Qualifying for a mortgage loan is a huge accomplishment. Although homeownership comes with additional responsibilities, there are benefits to owning your own property. Sure, you’re responsible for the maintenance and repairs on your property. But on the other hand, there’s the opportunity to build equity and increase your net worth.
Equity is the difference between your home’s value and what you owe a mortgage lender. As your home gradually increases in value, and as you pay down the mortgage loan, your equity increases. Unfortunately, equity builds at a very slow pace. It can take years to pay down a mortgage balance, and in a slow housing market, houses may appreciate at a slow rate. Despite these challenges, there are several ways to build equity faster.
For example, you can pay more toward your mortgage each month. Your lender will apply the extra money to your principal balance to get rid of the mortgage faster. Other options include a 15-year mortgage instead of a 30-year mortgage, as well as a biweekly mortgage. In both instances, you pay less interest which helps knock down the balance quicker.
Additionally, any project that improves your home can raise your property value. These can include a new kitchen or bathrooms, a room addition or finishing a basement. Other home projects, such as replacing the roof, building a new fence or installing new doors and windows can also increase your home’s value and raise your equity.

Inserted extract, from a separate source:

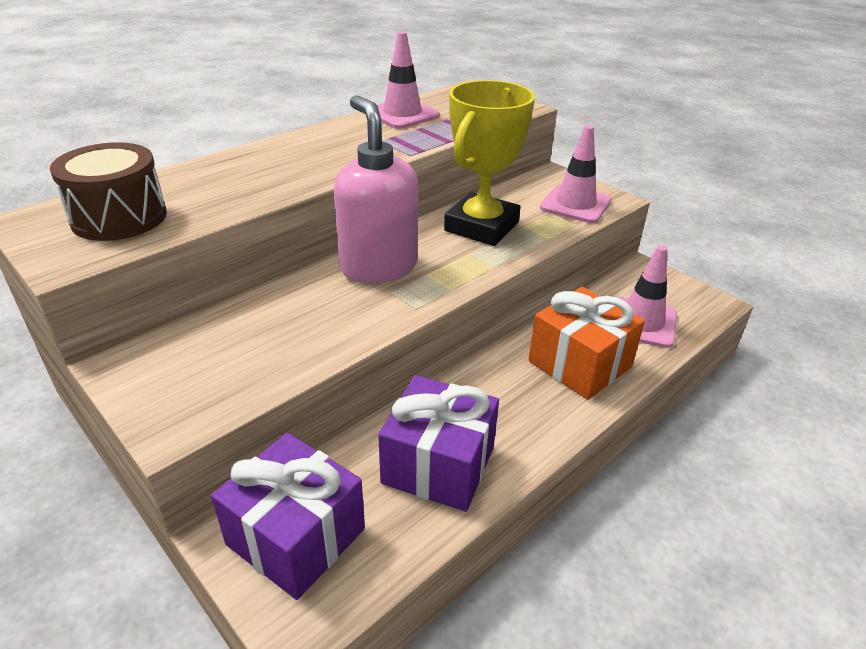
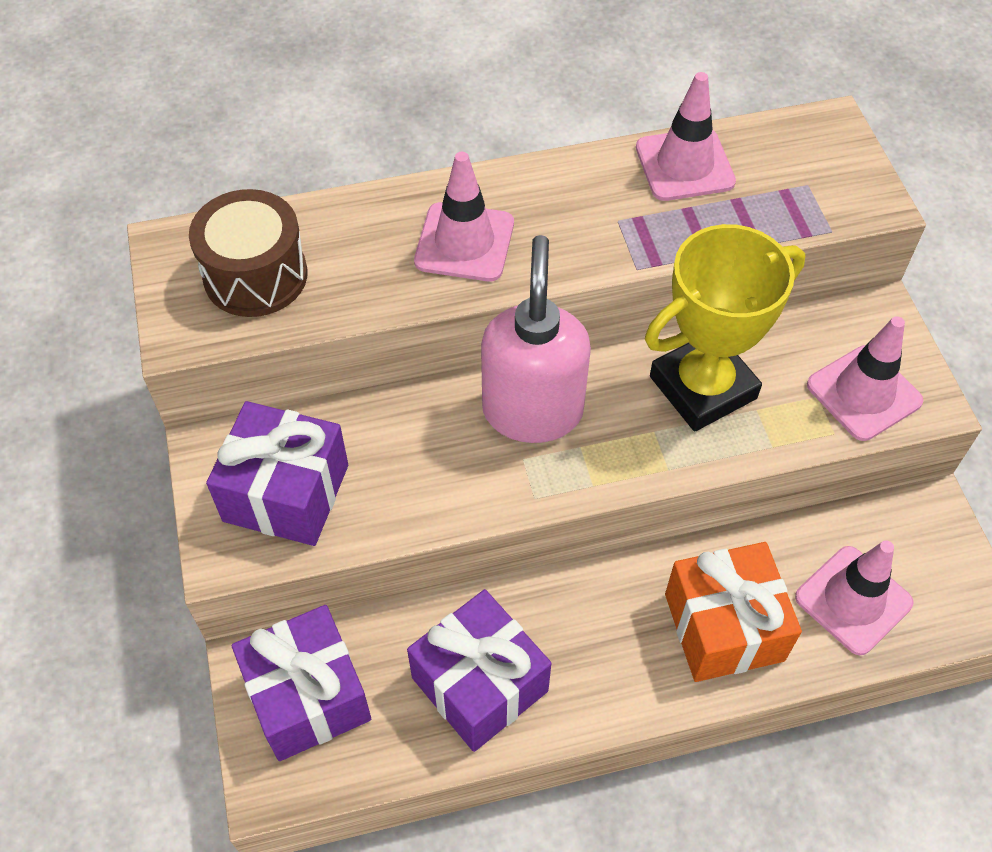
camera: 30 degrees right, 20 degrees up
(208, 368) = (286, 493): none -> purple gift
(281, 169) = (464, 242): none -> pink traffic cone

Having plenty of equity in your home is beneficial for several reasons. The less you owe on the mortgage loan, the more you’ll profit when you’re ready to sell home. This can translate into a larger down payment on your next home. But what if you have no intentions of selling your home? In this case, you can take advantage of other equity options.
Home Equity Loan
If you have a lot of equity, this opens the door to different financing and loan options. For example, you can apply for a home equity loan and use these funds for any purpose. With this type of loan, your equity works as collateral. This establishes a second mortgage or an additional lien on your property. You’re allowed to borrow a certain percentage of your home equity, and you can use this money for home improvements, debt consolidation, start up capital for a business, college expenses, etc. Be careful with a home equity loan. Defaulting on this loan can trigger a foreclosure.
If you’re over the age of 62 and have sufficient equity in your home, you may qualify for a reverse mortgage. Profiting from home equity typically involves selling the property. But if you want to stay in your home, a reverse mortgage lets you access this money. This is a loan against the value of the house, however, the loan isn’t due until you die or sell the home. You can learn more about reverse mortgages by visiting websites such as
Some people discount the value of buying a home. But why waste money on rent when you can build equity and increase your personal wealth? The more equity you have, the greater your options.